* What you are asked to do: I'd like the full listing transcribed exactly, with no images included.

* Records to process:
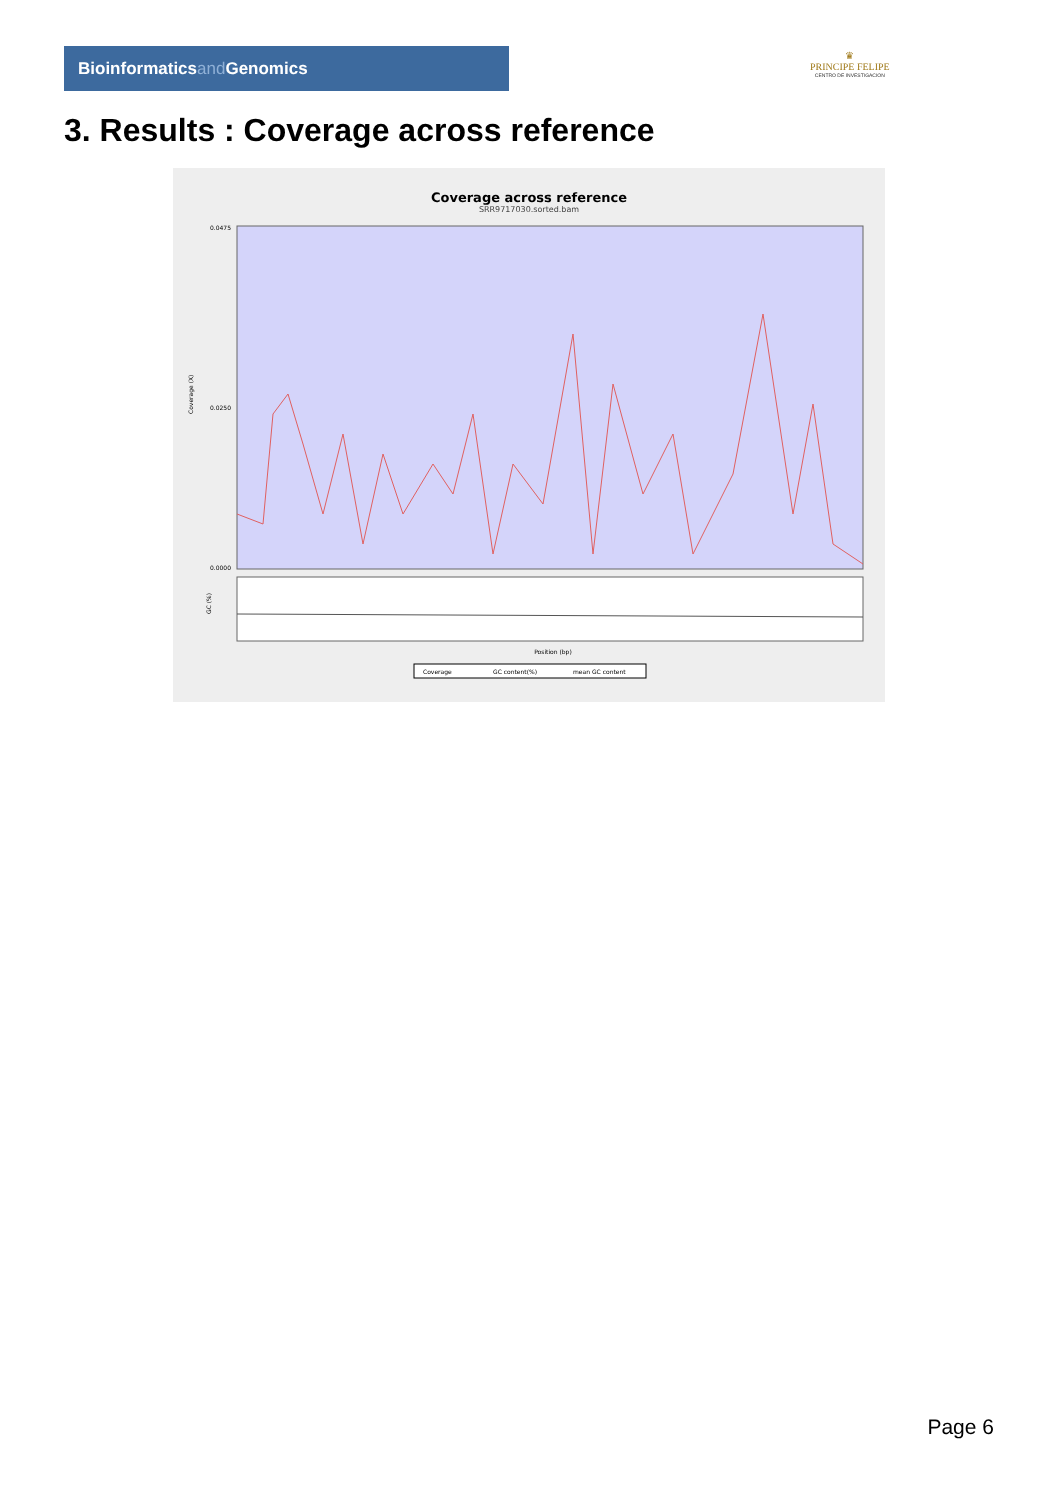Bioinformaticsand Genomics
♛
PRINCIPE FELIPE
CENTRO DE INVESTIGACION
3. Results : Coverage across reference
Coverage across reference
SRR9717030.sorted.bam
Coverage (X)
0.0475
0.0250
0.0000
GC (%)
Position (bp)
Coverage
GC content(%)
mean GC content
Page 6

* Answer:
Bioinformaticsand Genomics
♛
PRINCIPE FELIPE
CENTRO DE INVESTIGACION
3. Results : Coverage across reference
Coverage across reference
SRR9717030.sorted.bam
Coverage (X)
0.0475
0.0250
0.0000
GC (%)
Position (bp)
Coverage
GC content(%)
mean GC content
Page 6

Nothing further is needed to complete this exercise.